Disabled Elder fights to keep a roof while Larry Ellison's Billion Dollar Boat Sinks.

Original Author
PNNscholar1
Original Body

I had just seen a news report telling of a catamaran collapsing and sinking into San Francisco Bay.  The mast, the sum of parts that made up this vessel seemed to tangle in the rise and fall of water which made it appear as unstable and flimsy as a cheap umbrella in a rainstorm.  The reporter indicated that the catamaran was part of Team Oracle, part of the big to-do known as the America’s cup.  The dramatic images make for good TV but I couldn’t get emotionally attached like so many millions over this spectacle--the fate of this symbol of rich man’s watersports—with accompanying privilege and arrogance-was something I couldn’t care less about.  Shortly after the newscast, I spoke to a friend who summed up my feelings about the sinking catamaran and the America’s Cup:  “Please tell me Larry Ellison was on that boat”.  Was he?

 

While these folks made it to the six o’clock news, flaunting said wealth and privilege, African descended elder and native San Franciscan Kathy Galves tries to maintain a roof over her head.  Ms. Galves lost her home of 40 years to foreclosure.  Ms. Galves, a black woman, a black elder trying to stay in the city of her birth.  A city whose mandate to erase the black community that was conceived and hatched by the agents of redevelopment and business long ago, a city whose black exodus is a mark of its shame, an exodus that is killing the heart and soul of the city.

 

However, you won’t see Ms. Galves story on the news.  Eviction of black elders in the city doesn’t seem to be newsworthy to those who own and control media, at least, not as newsworthy as Larry Ellison’s boat.  Ms. Galves now stays in a motel and is a step away from houselessness.  The owner of the motel tried to evict her after 30 days residence—the period in which she would establish tenant’s rights in the city of San Francisco.  Ms.Galves walks with a dignity that cannot be sunk, her eyes still holding light, unsinkable in the arid landscape of gentrifiers and corporate unaccountability.

 

Ms. Galves story is more important than the sinking catamaran with the oracle logo.  It holds more meaning than all those boats on the bay and everything they stand for.  Their lack of dignity and humility—floating on the bay—is a blight on our city, an eye sore to those with eyes who see a city losing its spirit, its heart, its soul.

 

Ms.
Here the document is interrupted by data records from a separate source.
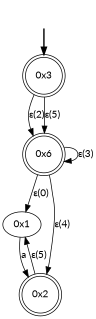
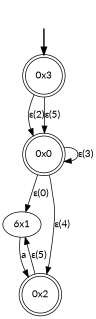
  digraph {
    fontname=Lato
    node [fontname=Lato shape=doublecircle]
    edge [fontname=Lato]
    fake [style=invisible shape=""]
    "0x3" [root=true]
-   "0x0" [label="0x6"]
-   "0x1" [shape=""]
+   "0x0"
+   "0x1" [label="6x1" shape=""]
    "0x2"
    fake -> "0x3" [style=bold]
    "0x3" -> "0x0" [label="ε(2)"]
    "0x3" -> "0x0" [label="ε(5)"]
    "0x0" -> "0x0" [label="ε(3)"]
    "0x0" -> "0x1" [label="ε(0)"]
    "0x0" -> "0x2" [label="ε(4)"]
    "0x1" -> "0x2" [label=a]
    "0x2" -> "0x1" [label="ε(5)"]
  }
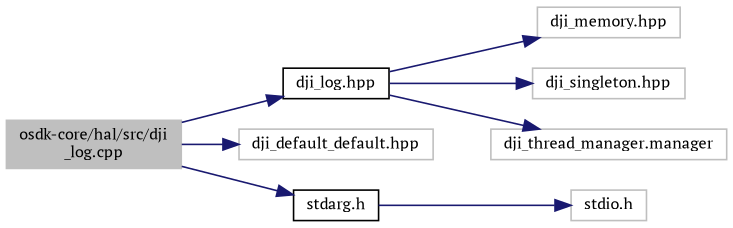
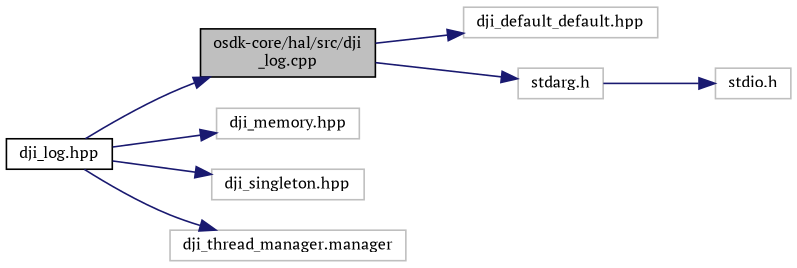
  digraph {
    fontname="PT Serif"
    rankdir=LR
    node [color=grey75 fillcolor=white fontname="PT Serif" fontsize=10 shape=record style=filled]
    edge [color=midnightblue fontname="PT Serif" fontsize=10 labelfontname=Helvetica labelfontsize=10 style=solid]
-   n1 [fillcolor=grey75 fontcolor=black height=0.2 label="osdk-core/hal/src/dji\l_log.cpp" width=0.4]
+   n1 [color=black fillcolor=grey75 fontcolor=black height=0.2 label="osdk-core/hal/src/dji\l_log.cpp" width=0.4]
    n2 [color=black height=0.2 label="dji_log.hpp" width=0.4]
    n3 [height=0.2 label="dji_default_default.hpp" width=0.4]
-   n4 [color=black height=0.2 label="stdarg.h" width=0.4]
+   n4 [height=0.2 label="stdarg.h" width=0.4]
    n5 [height=0.2 label="dji_memory.hpp" width=0.4]
    n6 [height=0.2 label="dji_singleton.hpp" width=0.4]
    n7 [height=0.2 label="dji_thread_manager.manager" width=0.4]
    n8 [height=0.2 label="stdio.h" width=0.4]
-   n1 -> n2
+   n2 -> n1
    n1 -> n3
    n1 -> n4
    n2 -> n5
    n2 -> n6
    n2 -> n7
    n4 -> n8
  }
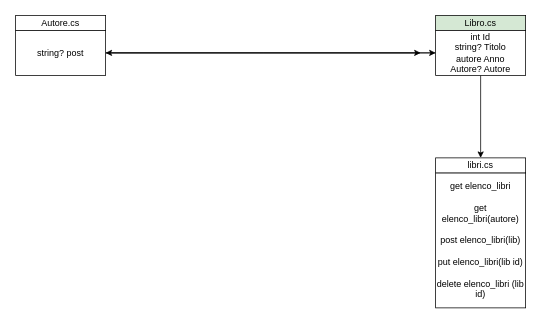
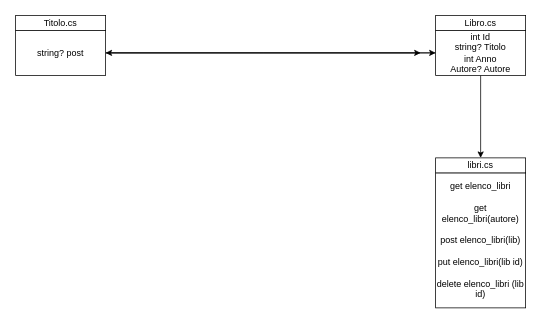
  <mxCell id="0" />
  <mxCell id="1" parent="0" />
- <mxCell id="2" value="Libro.cs" style="rounded=0;whiteSpace=wrap;html=1;fillColor=#d5e8d4;" parent="1" vertex="1"><mxGeometry x="580" y="20" width="120" height="20" as="geometry" /></mxCell>
+ <mxCell id="2" value="Libro.cs" style="rounded=0;whiteSpace=wrap;html=1;" parent="1" vertex="1"><mxGeometry x="580" y="20" width="120" height="20" as="geometry" /></mxCell>
  <mxCell id="3" style="edgeStyle=orthogonalEdgeStyle;rounded=0;orthogonalLoop=1;jettySize=auto;html=1;exitX=0;exitY=0.5;exitDx=0;exitDy=0;entryX=1;entryY=0.5;entryDx=0;entryDy=0;" parent="1" source="5" target="9" edge="1"><mxGeometry relative="1" as="geometry" /></mxCell>
  <mxCell id="4" style="edgeStyle=orthogonalEdgeStyle;rounded=0;orthogonalLoop=1;jettySize=auto;html=1;exitX=0.5;exitY=1;exitDx=0;exitDy=0;entryX=0.5;entryY=0;entryDx=0;entryDy=0;" edge="1" parent="1" source="5" target="11"><mxGeometry relative="1" as="geometry" /></mxCell>
- <mxCell id="5" value="int Id&lt;div&gt;string? Titolo&lt;/div&gt;&lt;div&gt;autore Anno&lt;/div&gt;&lt;div&gt;Autore? Autore&lt;/div&gt;" style="rounded=0;whiteSpace=wrap;html=1;" parent="1" vertex="1"><mxGeometry x="580" y="40" width="120" height="60" as="geometry" /></mxCell>
- <mxCell id="6" value="Autore.cs" style="rounded=0;whiteSpace=wrap;html=1;" parent="1" vertex="1"><mxGeometry x="20" y="20" width="120" height="20" as="geometry" /></mxCell>
+ <mxCell id="5" value="int Id&lt;div&gt;string? Titolo&lt;/div&gt;&lt;div&gt;int Anno&lt;/div&gt;&lt;div&gt;Autore? Autore&lt;/div&gt;" style="rounded=0;whiteSpace=wrap;html=1;" parent="1" vertex="1"><mxGeometry x="580" y="40" width="120" height="60" as="geometry" /></mxCell>
+ <mxCell id="6" value="Titolo.cs" style="rounded=0;whiteSpace=wrap;html=1;" parent="1" vertex="1"><mxGeometry x="20" y="20" width="120" height="20" as="geometry" /></mxCell>
  <mxCell id="7" style="edgeStyle=orthogonalEdgeStyle;rounded=0;orthogonalLoop=1;jettySize=auto;html=1;exitX=1;exitY=0.5;exitDx=0;exitDy=0;entryX=0;entryY=0.5;entryDx=0;entryDy=0;" parent="1" source="9" target="5" edge="1"><mxGeometry relative="1" as="geometry" /></mxCell>
  <mxCell id="8" style="edgeStyle=orthogonalEdgeStyle;rounded=0;orthogonalLoop=1;jettySize=auto;html=1;exitX=1;exitY=0.5;exitDx=0;exitDy=0;" parent="1" source="9" edge="1"><mxGeometry relative="1" as="geometry"><mxPoint x="560" y="70" as="targetPoint" /></mxGeometry></mxCell>
  <mxCell id="9" value="string? post" style="rounded=0;whiteSpace=wrap;html=1;" parent="1" vertex="1"><mxGeometry x="20" y="40" width="120" height="60" as="geometry" /></mxCell>
  <mxCell id="10" value="get elenco_libri&lt;div&gt;&lt;br&gt;&lt;/div&gt;&lt;div&gt;get elenco_libri(autore)&lt;/div&gt;&lt;div&gt;&lt;br&gt;&lt;/div&gt;&lt;div&gt;post elenco_libri(lib)&lt;/div&gt;&lt;div&gt;&lt;br&gt;&lt;/div&gt;&lt;div&gt;put elenco_libri(lib id)&lt;/div&gt;&lt;div&gt;&lt;br&gt;&lt;/div&gt;&lt;div&gt;delete elenco_libri (lib id)&lt;/div&gt;" style="rounded=0;whiteSpace=wrap;html=1;" vertex="1" parent="1"><mxGeometry x="580" y="230" width="120" height="180" as="geometry" /></mxCell>
  <mxCell id="11" value="libri.cs" style="rounded=0;whiteSpace=wrap;html=1;" vertex="1" parent="1"><mxGeometry x="580" y="210" width="120" height="20" as="geometry" /></mxCell>
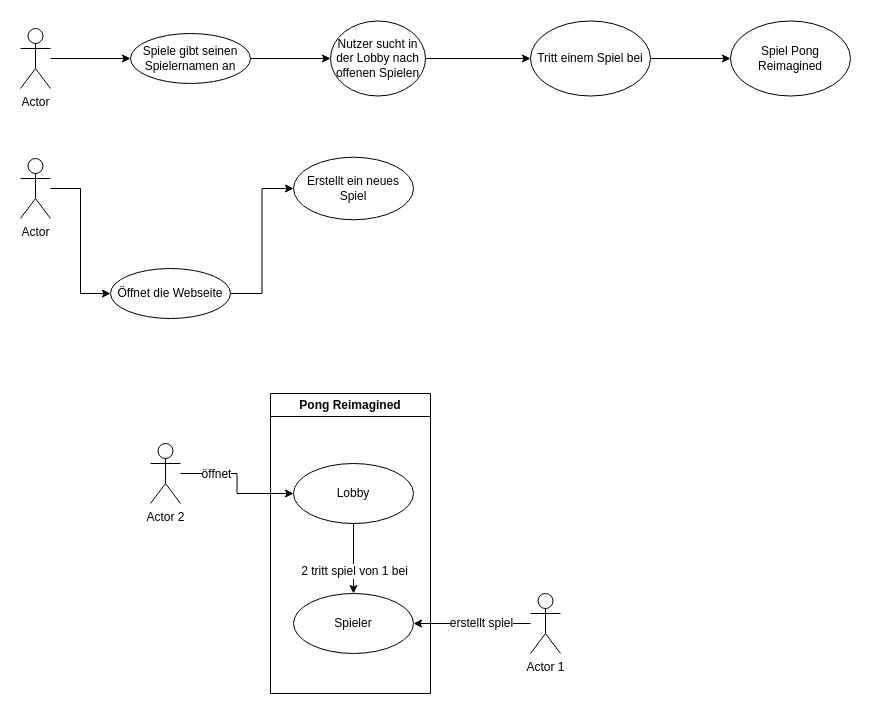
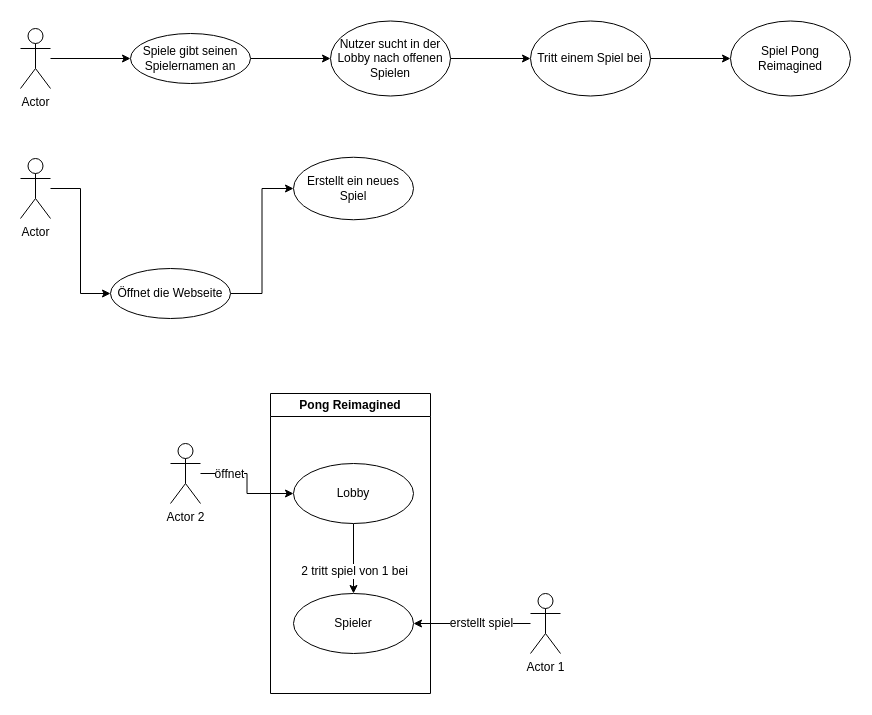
  <mxCell id="0" />
  <mxCell id="1" parent="0" />
  <mxCell id="2" style="edgeStyle=orthogonalEdgeStyle;rounded=0;orthogonalLoop=1;jettySize=auto;html=1;" parent="1" source="3" target="5" edge="1"><mxGeometry relative="1" as="geometry" /></mxCell>
  <mxCell id="3" value="Actor" style="shape=umlActor;verticalLabelPosition=bottom;verticalAlign=top;html=1;outlineConnect=0;" parent="1" vertex="1"><mxGeometry x="20" y="28" width="30" height="60" as="geometry" /></mxCell>
  <mxCell id="4" style="edgeStyle=orthogonalEdgeStyle;rounded=0;orthogonalLoop=1;jettySize=auto;html=1;entryX=0;entryY=0.5;entryDx=0;entryDy=0;" parent="1" source="5" target="7" edge="1"><mxGeometry relative="1" as="geometry" /></mxCell>
  <mxCell id="5" value="Spiele gibt seinen Spielernamen an" style="ellipse;whiteSpace=wrap;html=1;" parent="1" vertex="1"><mxGeometry x="130" y="33" width="120" height="50" as="geometry" /></mxCell>
  <mxCell id="6" style="edgeStyle=orthogonalEdgeStyle;rounded=0;orthogonalLoop=1;jettySize=auto;html=1;" parent="1" source="7" target="9" edge="1"><mxGeometry relative="1" as="geometry" /></mxCell>
- <mxCell id="7" value="Nutzer sucht in der Lobby nach offenen Spielen" style="ellipse;whiteSpace=wrap;html=1;" parent="1" vertex="1"><mxGeometry x="330" y="20.5" width="95" height="75" as="geometry" /></mxCell>
+ <mxCell id="7" value="Nutzer sucht in der Lobby nach offenen Spielen" style="ellipse;whiteSpace=wrap;html=1;" parent="1" vertex="1"><mxGeometry x="330" y="20.5" width="120" height="75" as="geometry" /></mxCell>
  <mxCell id="8" style="edgeStyle=orthogonalEdgeStyle;rounded=0;orthogonalLoop=1;jettySize=auto;html=1;entryX=0;entryY=0.5;entryDx=0;entryDy=0;fontFamily=Helvetica;fontSize=12;fontColor=default;" parent="1" source="9" target="10" edge="1"><mxGeometry relative="1" as="geometry" /></mxCell>
  <mxCell id="9" value="Tritt einem Spiel bei" style="ellipse;whiteSpace=wrap;html=1;" parent="1" vertex="1"><mxGeometry x="530" y="20.5" width="120" height="75" as="geometry" /></mxCell>
  <mxCell id="10" value="Spiel Pong Reimagined" style="ellipse;whiteSpace=wrap;html=1;" parent="1" vertex="1"><mxGeometry x="730" y="20.5" width="120" height="75" as="geometry" /></mxCell>
  <mxCell id="11" style="edgeStyle=orthogonalEdgeStyle;rounded=0;orthogonalLoop=1;jettySize=auto;html=1;entryX=0;entryY=0.5;entryDx=0;entryDy=0;fontFamily=Helvetica;fontSize=12;fontColor=default;" parent="1" source="12" target="14" edge="1"><mxGeometry relative="1" as="geometry" /></mxCell>
  <mxCell id="12" value="Actor" style="shape=umlActor;verticalLabelPosition=bottom;verticalAlign=top;html=1;outlineConnect=0;" parent="1" vertex="1"><mxGeometry x="20" y="158" width="30" height="60" as="geometry" /></mxCell>
  <mxCell id="13" style="edgeStyle=orthogonalEdgeStyle;rounded=0;orthogonalLoop=1;jettySize=auto;html=1;entryX=0;entryY=0.5;entryDx=0;entryDy=0;fontFamily=Helvetica;fontSize=12;fontColor=default;" parent="1" source="14" target="15" edge="1"><mxGeometry relative="1" as="geometry" /></mxCell>
  <mxCell id="14" value="Öffnet die Webseite" style="ellipse;whiteSpace=wrap;html=1;" parent="1" vertex="1"><mxGeometry x="110" y="268" width="120" height="50" as="geometry" /></mxCell>
  <mxCell id="15" value="Erstellt ein neues Spiel" style="ellipse;whiteSpace=wrap;html=1;" parent="1" vertex="1"><mxGeometry x="293" y="156.75" width="120" height="62.5" as="geometry" /></mxCell>
  <mxCell id="16" value="Pong Reimagined" style="swimlane;whiteSpace=wrap;html=1;strokeColor=default;align=center;verticalAlign=middle;fontFamily=Helvetica;fontSize=12;fontColor=default;fillColor=default;" parent="1" vertex="1"><mxGeometry x="270" y="393" width="160" height="300" as="geometry" /></mxCell>
  <mxCell id="17" style="edgeStyle=orthogonalEdgeStyle;rounded=0;orthogonalLoop=1;jettySize=auto;html=1;entryX=0.5;entryY=0;entryDx=0;entryDy=0;fontFamily=Helvetica;fontSize=12;fontColor=default;" parent="16" source="20" target="21" edge="1"><mxGeometry relative="1" as="geometry" /></mxCell>
  <mxCell id="18" value="2 tritt spiel von 1 bei" style="edgeLabel;html=1;align=center;verticalAlign=middle;resizable=0;points=[];strokeColor=default;fontFamily=Helvetica;fontSize=12;fontColor=default;fillColor=default;" parent="17" vertex="1" connectable="0"><mxGeometry x="0.348" relative="1" as="geometry"><mxPoint as="offset" /></mxGeometry></mxCell>
  <mxCell id="19" value="" style="edgeLabel;html=1;align=center;verticalAlign=middle;resizable=0;points=[];strokeColor=default;fontFamily=Helvetica;fontSize=12;fontColor=default;fillColor=default;" parent="17" vertex="1" connectable="0"><mxGeometry x="0.403" relative="1" as="geometry"><mxPoint as="offset" /></mxGeometry></mxCell>
  <mxCell id="20" value="Lobby" style="ellipse;whiteSpace=wrap;html=1;strokeColor=default;align=center;verticalAlign=middle;fontFamily=Helvetica;fontSize=12;fontColor=default;fillColor=default;" parent="16" vertex="1"><mxGeometry x="23" y="70" width="120" height="60" as="geometry" /></mxCell>
  <mxCell id="21" value="Spieler" style="ellipse;whiteSpace=wrap;html=1;strokeColor=default;align=center;verticalAlign=middle;fontFamily=Helvetica;fontSize=12;fontColor=default;fillColor=default;" parent="16" vertex="1"><mxGeometry x="23" y="200" width="120" height="60" as="geometry" /></mxCell>
  <mxCell id="22" style="edgeStyle=orthogonalEdgeStyle;rounded=0;orthogonalLoop=1;jettySize=auto;html=1;entryX=0;entryY=0.5;entryDx=0;entryDy=0;fontFamily=Helvetica;fontSize=12;fontColor=default;" parent="1" source="24" target="20" edge="1"><mxGeometry relative="1" as="geometry" /></mxCell>
  <mxCell id="23" value="öffnet" style="edgeLabel;html=1;align=center;verticalAlign=middle;resizable=0;points=[];strokeColor=default;fontFamily=Helvetica;fontSize=12;fontColor=default;fillColor=default;" parent="22" vertex="1" connectable="0"><mxGeometry x="-0.328" relative="1" as="geometry"><mxPoint x="-10" as="offset" /></mxGeometry></mxCell>
- <mxCell id="24" value="Actor 2" style="shape=umlActor;verticalLabelPosition=bottom;verticalAlign=top;html=1;outlineConnect=0;strokeColor=default;align=center;fontFamily=Helvetica;fontSize=12;fontColor=default;fillColor=default;" parent="1" vertex="1"><mxGeometry x="150" y="443" width="30" height="60" as="geometry" /></mxCell>
+ <mxCell id="24" value="Actor 2" style="shape=umlActor;verticalLabelPosition=bottom;verticalAlign=top;html=1;outlineConnect=0;strokeColor=default;align=center;fontFamily=Helvetica;fontSize=12;fontColor=default;fillColor=default;" parent="1" vertex="1"><mxGeometry x="170" y="443" width="30" height="60" as="geometry" /></mxCell>
  <mxCell id="25" style="edgeStyle=orthogonalEdgeStyle;rounded=0;orthogonalLoop=1;jettySize=auto;html=1;entryX=1;entryY=0.5;entryDx=0;entryDy=0;fontFamily=Helvetica;fontSize=12;fontColor=default;" parent="1" source="27" target="21" edge="1"><mxGeometry relative="1" as="geometry" /></mxCell>
  <mxCell id="26" value="erstellt spiel" style="edgeLabel;html=1;align=center;verticalAlign=middle;resizable=0;points=[];strokeColor=default;fontFamily=Helvetica;fontSize=12;fontColor=default;fillColor=default;" parent="25" vertex="1" connectable="0"><mxGeometry x="-0.138" y="-1" relative="1" as="geometry"><mxPoint as="offset" /></mxGeometry></mxCell>
  <mxCell id="27" value="Actor 1" style="shape=umlActor;verticalLabelPosition=bottom;verticalAlign=top;html=1;outlineConnect=0;strokeColor=default;align=center;fontFamily=Helvetica;fontSize=12;fontColor=default;fillColor=default;" parent="1" vertex="1"><mxGeometry x="530" y="593" width="30" height="60" as="geometry" /></mxCell>
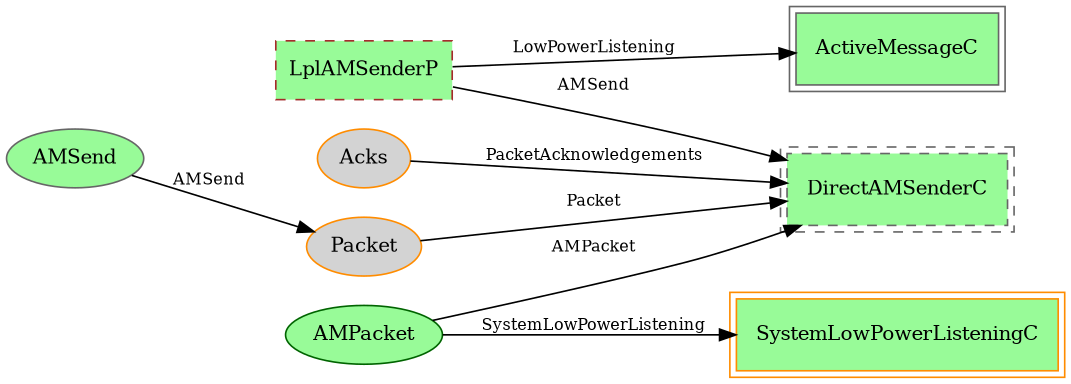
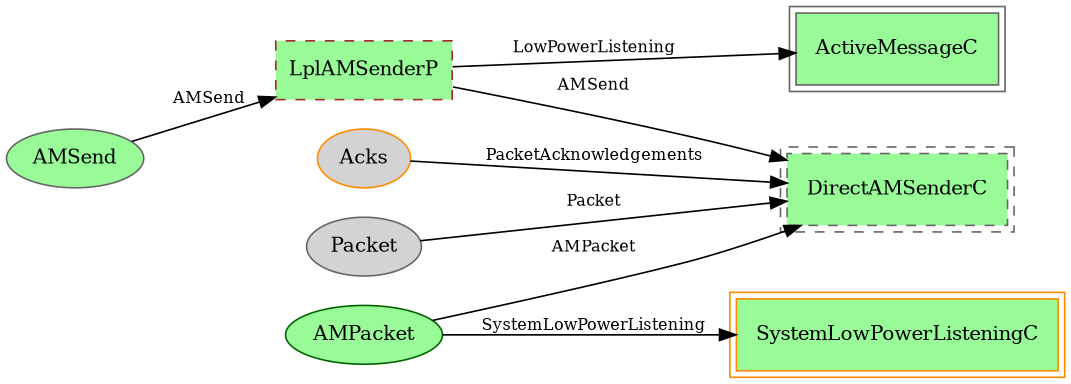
  digraph {
    rankdir=LR
    node [color=gray40 fillcolor=palegreen fontsize=12 shape=ellipse style=filled]
    edge [fontsize=10]
    n1 [label=AMSend]
    n2 [color=brown label=LplAMSenderP shape=box style="dashed,filled"]
    n3 [label=DirectAMSenderC peripheries=2 shape=box style="dashed,filled"]
    ActiveMessageC [peripheries=2 shape=box]
    SystemLowPowerListeningC [color=darkorange peripheries=2 shape=box]
-   n6 [color=darkorange fillcolor=lightgrey label=Packet]
+   n6 [fillcolor=lightgrey label=Packet]
    n7 [color=darkgreen label=AMPacket]
    n8 [color=darkorange fillcolor=lightgrey label=Acks]
-   n1 -> n6 [label=AMSend]
+   n1 -> n2 [label=AMSend]
    n2 -> n3 [label=AMSend]
    n2 -> ActiveMessageC [label=LowPowerListening]
    n6 -> n3 [label=Packet]
    n7 -> n3 [label=AMPacket]
    n7 -> SystemLowPowerListeningC [label=SystemLowPowerListening]
    n8 -> n3 [label=PacketAcknowledgements]
  }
Galves moves forward, dignity in place—looking for a place to call home, in a city that is her home, yet filled with exiles and those displaced in a city that was their birthplace, a birthplace of dreams, an escape from Jim Crow terror to become the blueprint model for gentrification.

 

Kathy Galves—let her name ring out in every corner, every rooftop, every street, every inch of the city.  We are not going to forget.